==== Data provided ====
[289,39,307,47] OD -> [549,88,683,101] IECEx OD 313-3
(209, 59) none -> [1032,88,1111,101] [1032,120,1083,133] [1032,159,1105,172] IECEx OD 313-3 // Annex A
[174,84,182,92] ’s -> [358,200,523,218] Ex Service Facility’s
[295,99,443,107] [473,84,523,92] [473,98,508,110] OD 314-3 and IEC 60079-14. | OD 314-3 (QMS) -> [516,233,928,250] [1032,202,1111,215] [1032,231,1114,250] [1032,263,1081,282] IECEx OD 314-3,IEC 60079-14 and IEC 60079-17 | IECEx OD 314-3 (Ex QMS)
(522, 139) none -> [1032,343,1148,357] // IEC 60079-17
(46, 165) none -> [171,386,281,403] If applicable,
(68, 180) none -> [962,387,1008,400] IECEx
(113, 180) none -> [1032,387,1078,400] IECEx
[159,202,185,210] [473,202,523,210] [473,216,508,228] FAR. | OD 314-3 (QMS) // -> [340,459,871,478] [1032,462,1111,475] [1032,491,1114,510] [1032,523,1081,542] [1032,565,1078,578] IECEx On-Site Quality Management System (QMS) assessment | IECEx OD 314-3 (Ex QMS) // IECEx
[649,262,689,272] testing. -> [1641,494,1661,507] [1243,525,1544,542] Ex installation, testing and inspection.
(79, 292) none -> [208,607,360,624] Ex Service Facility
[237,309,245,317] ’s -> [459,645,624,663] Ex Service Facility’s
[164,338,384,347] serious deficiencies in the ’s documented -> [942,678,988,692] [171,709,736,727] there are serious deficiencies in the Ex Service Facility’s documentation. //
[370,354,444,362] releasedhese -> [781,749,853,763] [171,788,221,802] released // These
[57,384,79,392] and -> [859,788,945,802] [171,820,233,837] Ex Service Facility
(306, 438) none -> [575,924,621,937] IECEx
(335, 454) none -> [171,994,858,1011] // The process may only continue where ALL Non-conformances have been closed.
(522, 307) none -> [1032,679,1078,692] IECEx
====
==== Data provided ====
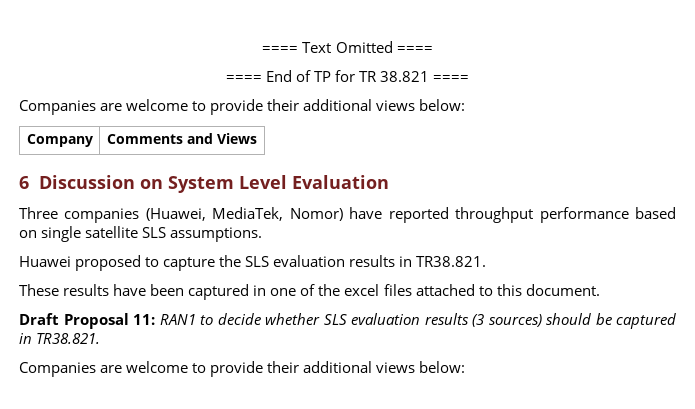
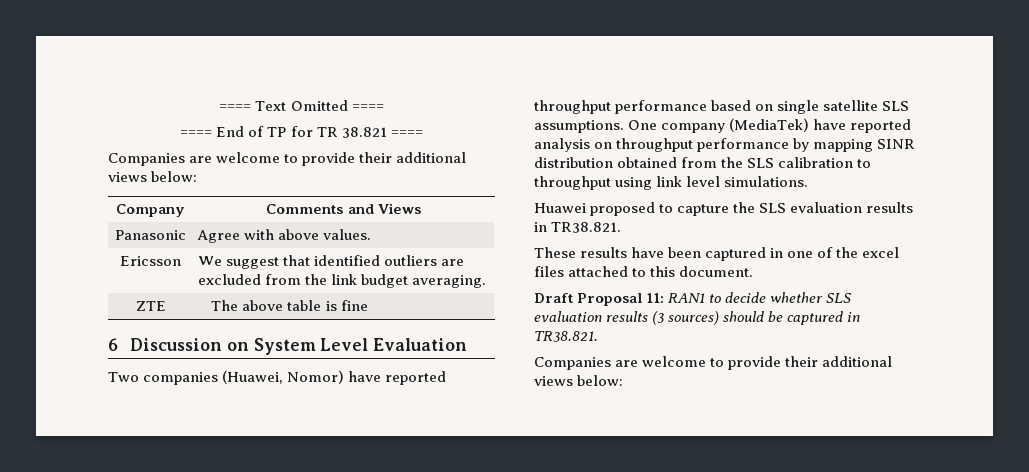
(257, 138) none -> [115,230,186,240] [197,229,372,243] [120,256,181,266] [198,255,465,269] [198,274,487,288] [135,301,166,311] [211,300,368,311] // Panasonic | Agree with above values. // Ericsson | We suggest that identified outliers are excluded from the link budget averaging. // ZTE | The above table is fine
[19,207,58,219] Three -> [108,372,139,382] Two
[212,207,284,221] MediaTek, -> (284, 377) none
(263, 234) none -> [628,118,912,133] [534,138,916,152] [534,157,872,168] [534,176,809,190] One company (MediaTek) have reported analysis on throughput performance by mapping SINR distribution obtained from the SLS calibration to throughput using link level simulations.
====
==== Data provided ====
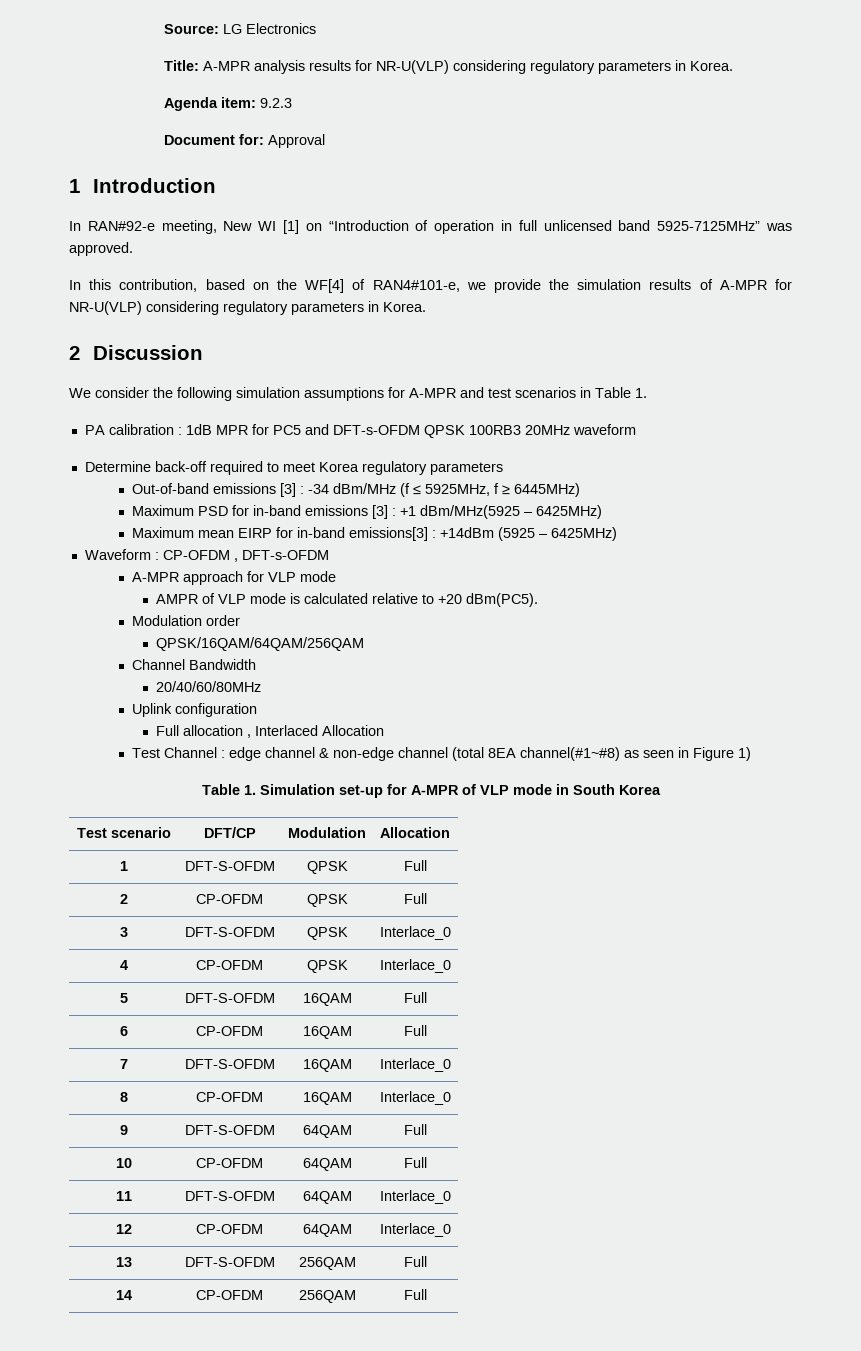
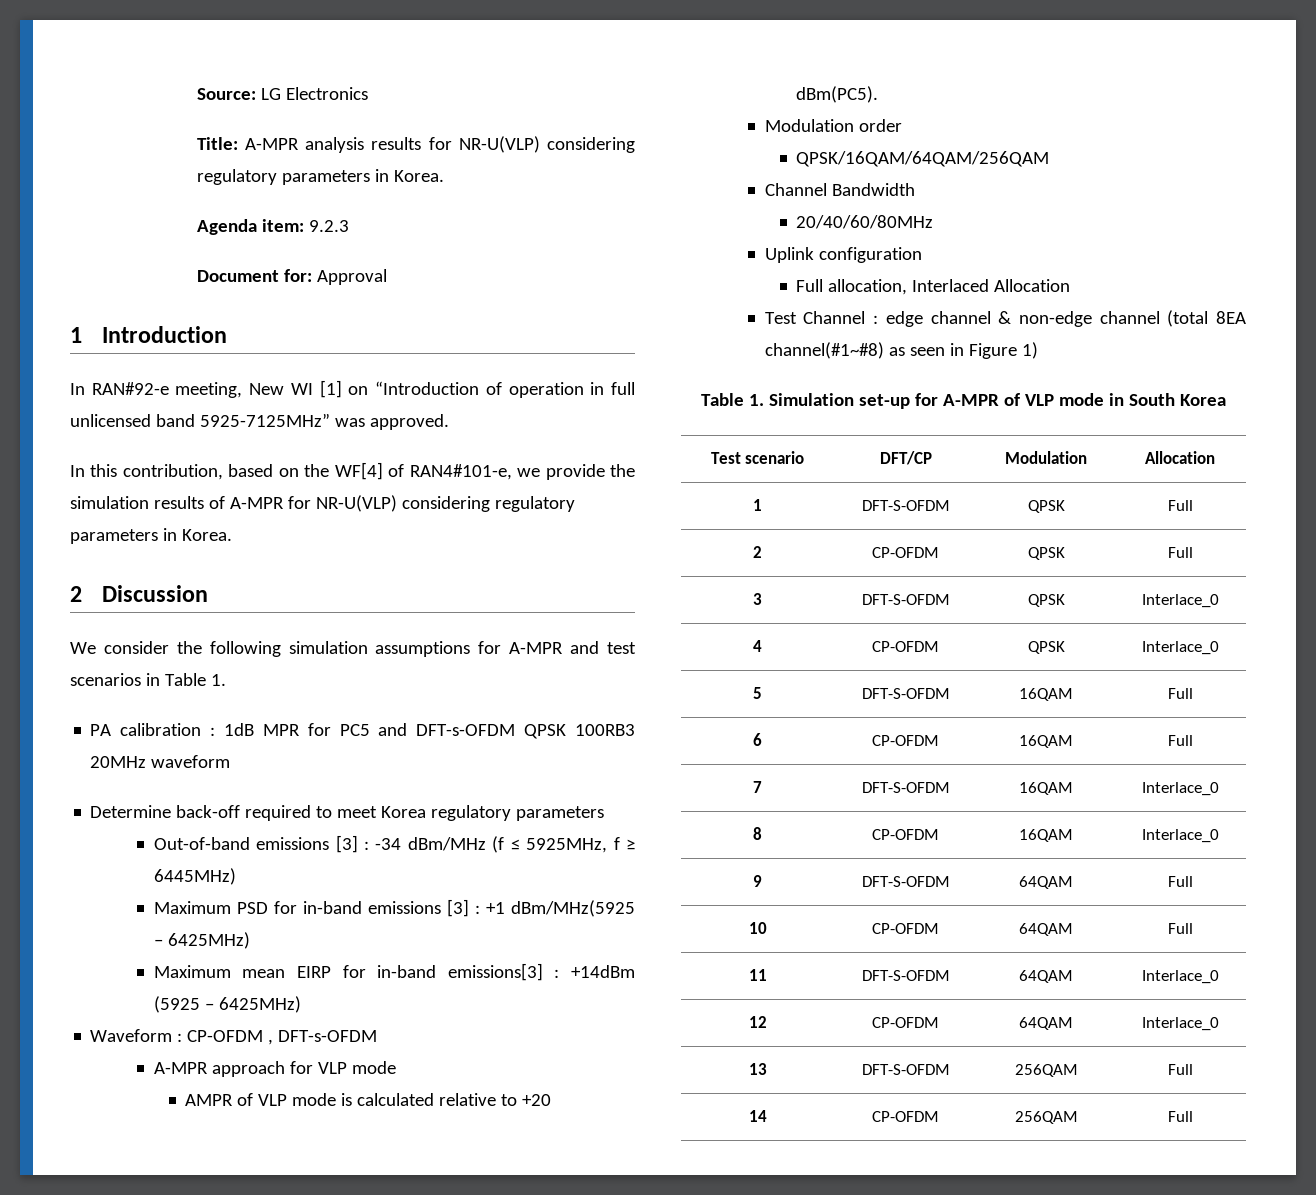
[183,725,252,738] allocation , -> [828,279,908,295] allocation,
====
• **About this task**:
When you find a line in the records that contains the word "MediaTek", copy it.

• **Finished exercise**:
[212,207,284,221] MediaTek, -> (284, 377) none
(263, 234) none -> [628,118,912,133] [534,138,916,152] [534,157,872,168] [534,176,809,190] One company (MediaTek) have reported analysis on throughput performance by mapping SINR distribution obtained from the SLS calibration to throughput using link level simulations.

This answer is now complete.